"""
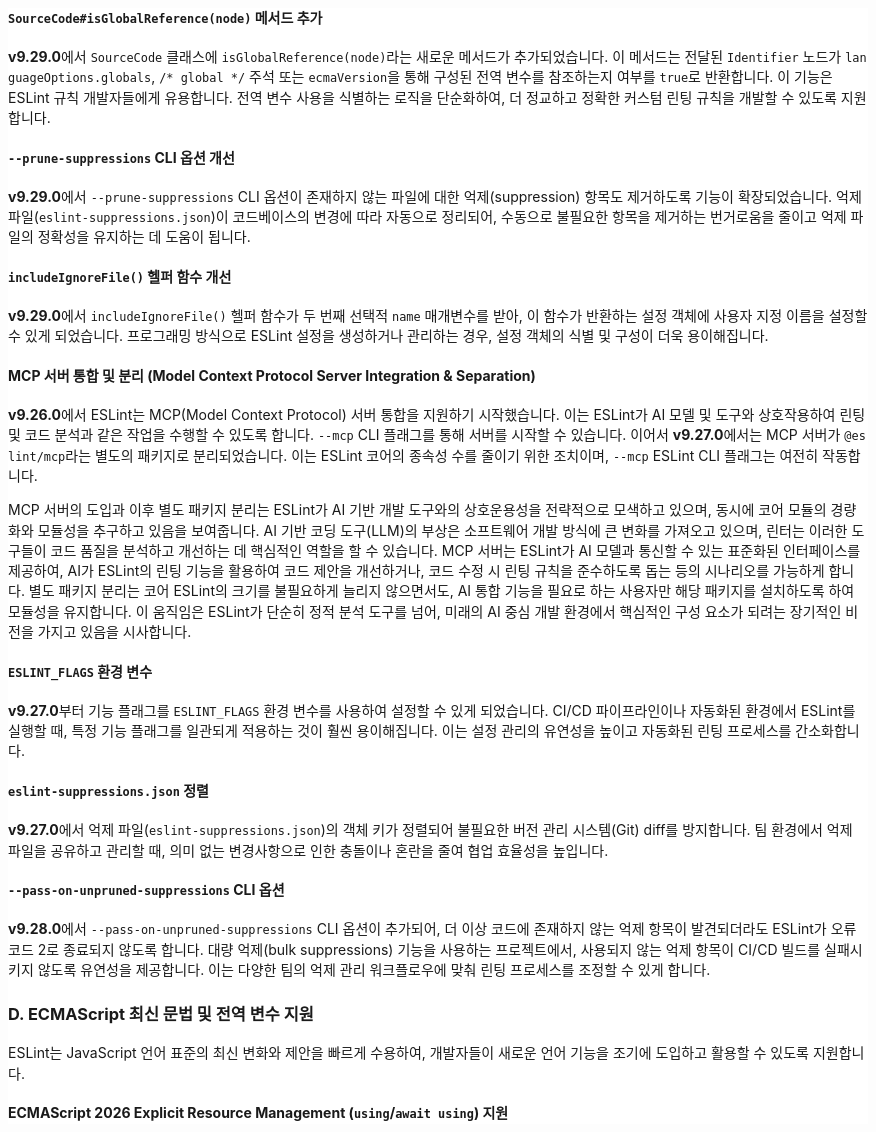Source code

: #### `SourceCode#isGlobalReference(node)` 메서드 추가

**v9.29.0**에서 `SourceCode` 클래스에 `isGlobalReference(node)`라는 새로운 메서드가 추가되었습니다. 이 메서드는 전달된 `Identifier` 노드가 `languageOptions.globals`, `/* global */` 주석 또는 `ecmaVersion`을 통해 구성된 전역 변수를 참조하는지 여부를 `true`로 반환합니다. 이 기능은 ESLint 규칙 개발자들에게 유용합니다. 전역 변수 사용을 식별하는 로직을 단순화하여, 더 정교하고 정확한 커스텀 린팅 규칙을 개발할 수 있도록 지원합니다.

#### `--prune-suppressions` CLI 옵션 개선

**v9.29.0**에서 `--prune-suppressions` CLI 옵션이 존재하지 않는 파일에 대한 억제(suppression) 항목도 제거하도록 기능이 확장되었습니다. 억제 파일(`eslint-suppressions.json`)이 코드베이스의 변경에 따라 자동으로 정리되어, 수동으로 불필요한 항목을 제거하는 번거로움을 줄이고 억제 파일의 정확성을 유지하는 데 도움이 됩니다.

#### `includeIgnoreFile()` 헬퍼 함수 개선

**v9.29.0**에서 `includeIgnoreFile()` 헬퍼 함수가 두 번째 선택적 `name` 매개변수를 받아, 이 함수가 반환하는 설정 객체에 사용자 지정 이름을 설정할 수 있게 되었습니다. 프로그래밍 방식으로 ESLint 설정을 생성하거나 관리하는 경우, 설정 객체의 식별 및 구성이 더욱 용이해집니다.

#### MCP 서버 통합 및 분리 (Model Context Protocol Server Integration & Separation)

**v9.26.0**에서 ESLint는 MCP(Model Context Protocol) 서버 통합을 지원하기 시작했습니다. 이는 ESLint가 AI 모델 및 도구와 상호작용하여 린팅 및 코드 분석과 같은 작업을 수행할 수 있도록 합니다. `--mcp` CLI 플래그를 통해 서버를 시작할 수 있습니다. 이어서 **v9.27.0**에서는 MCP 서버가 `@eslint/mcp`라는 별도의 패키지로 분리되었습니다. 이는 ESLint 코어의 종속성 수를 줄이기 위한 조치이며, `--mcp` ESLint CLI 플래그는 여전히 작동합니다.

MCP 서버의 도입과 이후 별도 패키지 분리는 ESLint가 AI 기반 개발 도구와의 상호운용성을 전략적으로 모색하고 있으며, 동시에 코어 모듈의 경량화와 모듈성을 추구하고 있음을 보여줍니다. AI 기반 코딩 도구(LLM)의 부상은 소프트웨어 개발 방식에 큰 변화를 가져오고 있으며, 린터는 이러한 도구들이 코드 품질을 분석하고 개선하는 데 핵심적인 역할을 할 수 있습니다. MCP 서버는 ESLint가 AI 모델과 통신할 수 있는 표준화된 인터페이스를 제공하여, AI가 ESLint의 린팅 기능을 활용하여 코드 제안을 개선하거나, 코드 수정 시 린팅 규칙을 준수하도록 돕는 등의 시나리오를 가능하게 합니다. 별도 패키지 분리는 코어 ESLint의 크기를 불필요하게 늘리지 않으면서도, AI 통합 기능을 필요로 하는 사용자만 해당 패키지를 설치하도록 하여 모듈성을 유지합니다. 이 움직임은 ESLint가 단순히 정적 분석 도구를 넘어, 미래의 AI 중심 개발 환경에서 핵심적인 구성 요소가 되려는 장기적인 비전을 가지고 있음을 시사합니다.

#### `ESLINT_FLAGS` 환경 변수

**v9.27.0**부터 기능 플래그를 `ESLINT_FLAGS` 환경 변수를 사용하여 설정할 수 있게 되었습니다. CI/CD 파이프라인이나 자동화된 환경에서 ESLint를 실행할 때, 특정 기능 플래그를 일관되게 적용하는 것이 훨씬 용이해집니다. 이는 설정 관리의 유연성을 높이고 자동화된 린팅 프로세스를 간소화합니다.

#### `eslint-suppressions.json` 정렬

**v9.27.0**에서 억제 파일(`eslint-suppressions.json`)의 객체 키가 정렬되어 불필요한 버전 관리 시스템(Git) diff를 방지합니다. 팀 환경에서 억제 파일을 공유하고 관리할 때, 의미 없는 변경사항으로 인한 충돌이나 혼란을 줄여 협업 효율성을 높입니다.

#### `--pass-on-unpruned-suppressions` CLI 옵션

**v9.28.0**에서 `--pass-on-unpruned-suppressions` CLI 옵션이 추가되어, 더 이상 코드에 존재하지 않는 억제 항목이 발견되더라도 ESLint가 오류 코드 2로 종료되지 않도록 합니다. 대량 억제(bulk suppressions) 기능을 사용하는 프로젝트에서, 사용되지 않는 억제 항목이 CI/CD 빌드를 실패시키지 않도록 유연성을 제공합니다. 이는 다양한 팀의 억제 관리 워크플로우에 맞춰 린팅 프로세스를 조정할 수 있게 합니다.

### D. ECMAScript 최신 문법 및 전역 변수 지원

ESLint는 JavaScript 언어 표준의 최신 변화와 제안을 빠르게 수용하여, 개발자들이 새로운 언어 기능을 조기에 도입하고 활용할 수 있도록 지원합니다.

#### ECMAScript 2026 Explicit Resource Management (`using`/`await using`) 지원
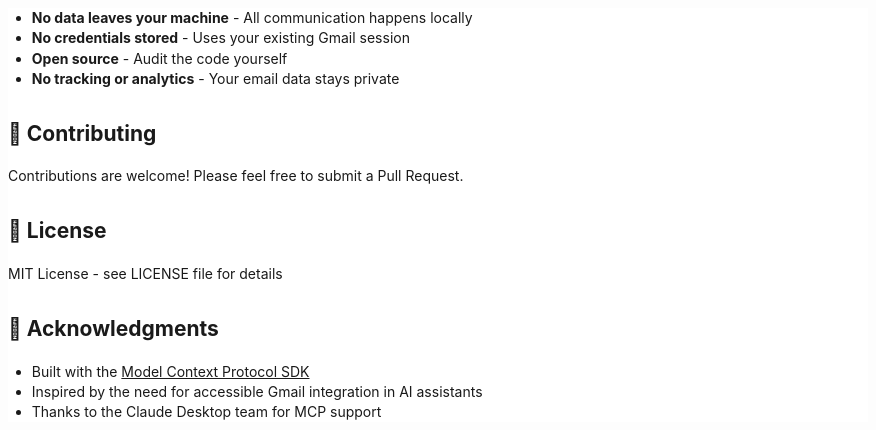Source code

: - **No data leaves your machine** - All communication happens locally
- **No credentials stored** - Uses your existing Gmail session
- **Open source** - Audit the code yourself
- **No tracking or analytics** - Your email data stays private

## 🤝 Contributing

Contributions are welcome! Please feel free to submit a Pull Request.

## 📄 License

MIT License - see LICENSE file for details

## 🙏 Acknowledgments

- Built with the [Model Context Protocol SDK](https://github.com/anthropics/mcp)
- Inspired by the need for accessible Gmail integration in AI assistants
- Thanks to the Claude Desktop team for MCP support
"""
> _What you are asked to do_: From the line with "- **No tracking" to the final line of the listing, write out each line unchanged. Add nothing.

> _Answer to the problem_:
- **No tracking or analytics** - Your email data stays private

## 🤝 Contributing

Contributions are welcome! Please feel free to submit a Pull Request.

## 📄 License

MIT License - see LICENSE file for details

## 🙏 Acknowledgments

- Built with the [Model Context Protocol SDK](https://github.com/anthropics/mcp)
- Inspired by the need for accessible Gmail integration in AI assistants
- Thanks to the Claude Desktop team for MCP support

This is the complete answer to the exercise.